When Polish plumbers, waiters and fruit-pickers flocked to Britain in the early 2000s, British living standards were more than twice as high as in Poland. Today, the Telegraph says, Britons are only 16% richer and Poland is on track to overtake the UK by around 2030.
Only a decade ago, residents of Gliwice might have envied Darlington’s living standards. Now, according to Eurostat data cited by the paper, people in Gliwice are 45% richer than those in Darlington once living costs are taken into account.
The Telegraph says the fortunes of the two towns capture a wider story: Poland’s fast catch-up versus Britain’s weak growth. Living standards in Darlington, adjusted for purchasing power, are now 14% below the Polish average after being 2.4 times higher 20 years ago.

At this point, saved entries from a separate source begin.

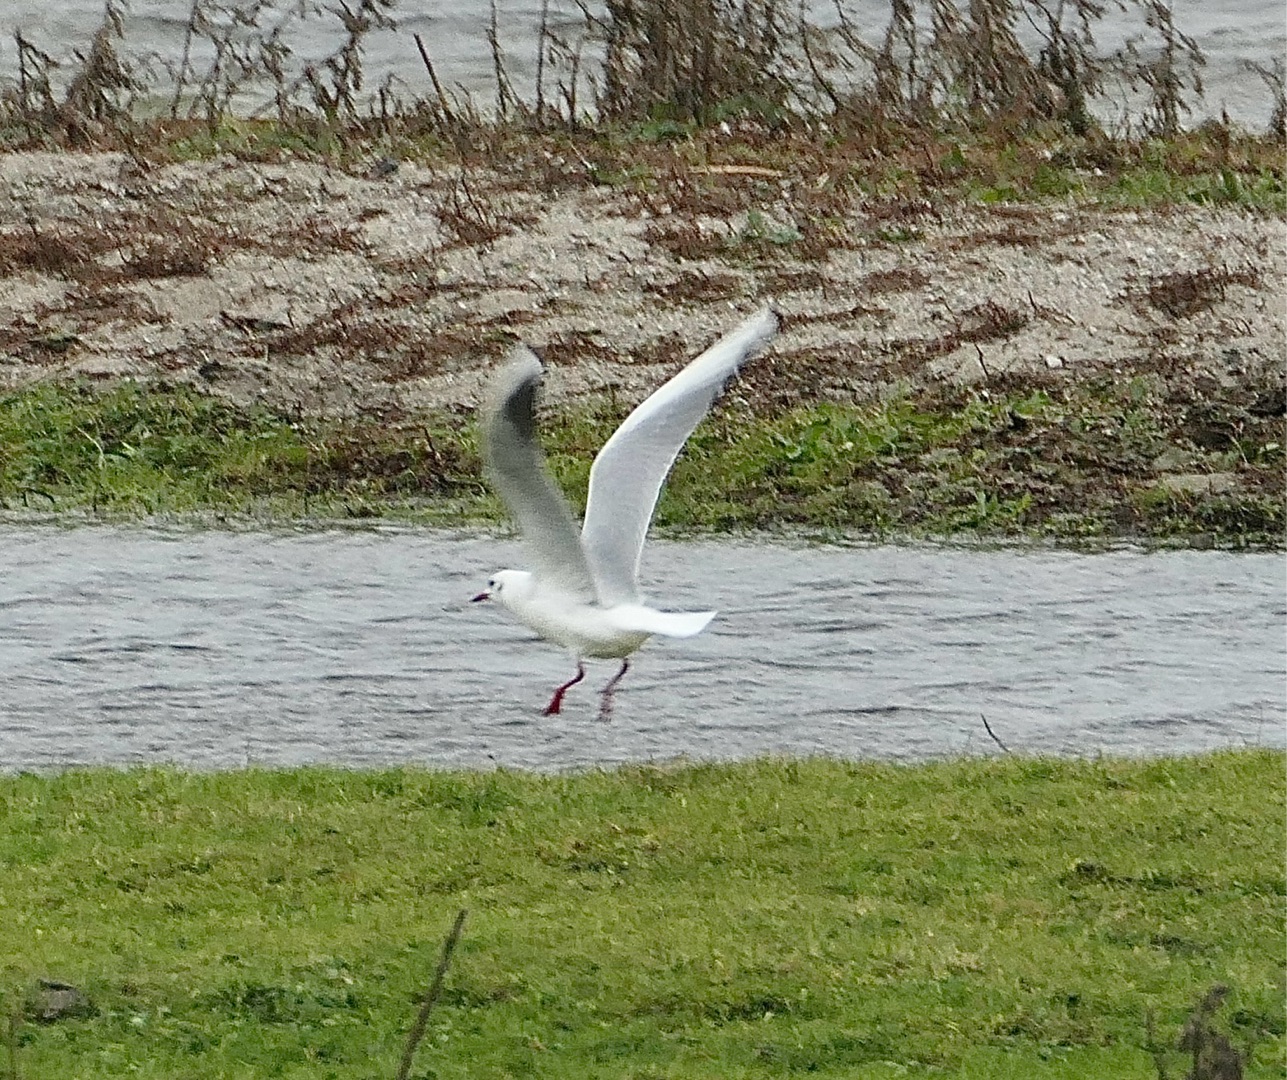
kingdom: Animalia
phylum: Chordata
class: Aves
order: Charadriiformes
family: Laridae
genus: Chroicocephalus
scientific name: Chroicocephalus ridibundus
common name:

Gliwice, once ringed by coal mines, steelworks and polluted streets, has reinvented itself around new sectors such as IT, aviation, defense and space. Nationally, average annual growth of almost 4% has helped Polish GDP per capita, in purchasing power terms, to double since 2005; in Gliwice, it has nearly tripled, the paper says.
Unemployment in the town has dropped from about 10% in 2003 to 2.7%. New electric buses, refurbished housing, cafés, craft-beer bars and a major freeway junction linking the A1 and A4 highways all signal rising prosperity.
Local authorities transformed a former coal mine into the New Gliwice Education and Business Centre, which hosts technology companies including satellite and drone manufacturers and is dubbed a “mini-Silicon Valley”.
By contrast, the Telegraph portrays Darlington as emblematic of England’s post-industrial north-east, where regional underinvestment and patchy growth have left “some of Britain’s poorest neighbourhoods” in a town once famed for the world’s first public steam railway.
Experts quoted by the paper say the Tees Valley and wider North East have suffered “strategic underinvestment” from central government, leaving the region vulnerable whenever the British economy slows. Local businesses complain of expensive, infrequent public transport and costly, unreliable rail links to London.
Darlington has attracted more than 1,000 civil service jobs, including a new Treasury economic campus, and benefits from relatively low rents and housing costs. But business owners cited by the Telegraph say the private sector remains fragile, with firms going bust and high levels of deprivation and ill health.
Economist Marcin Piątkowski of Koźmiński University in Warsaw attributes Poland’s rise to what he calls “five Es”: egalitarianism, entrepreneurship, [political] elites, education and Europe – including EU funds that have rebuilt infrastructure and supported stability since 2004.
The report notes that Poland now faces challenges from rising budget deficits and political tensions, while Britain grapples with low growth and recent tax rises. But for many residents, the immediate contrast is psychological as much as economic.
The Telegraph concludes that if current trends continue, Poles may soon talk about British plumbers arriving in search of work – reversing the flow that began two decades ago.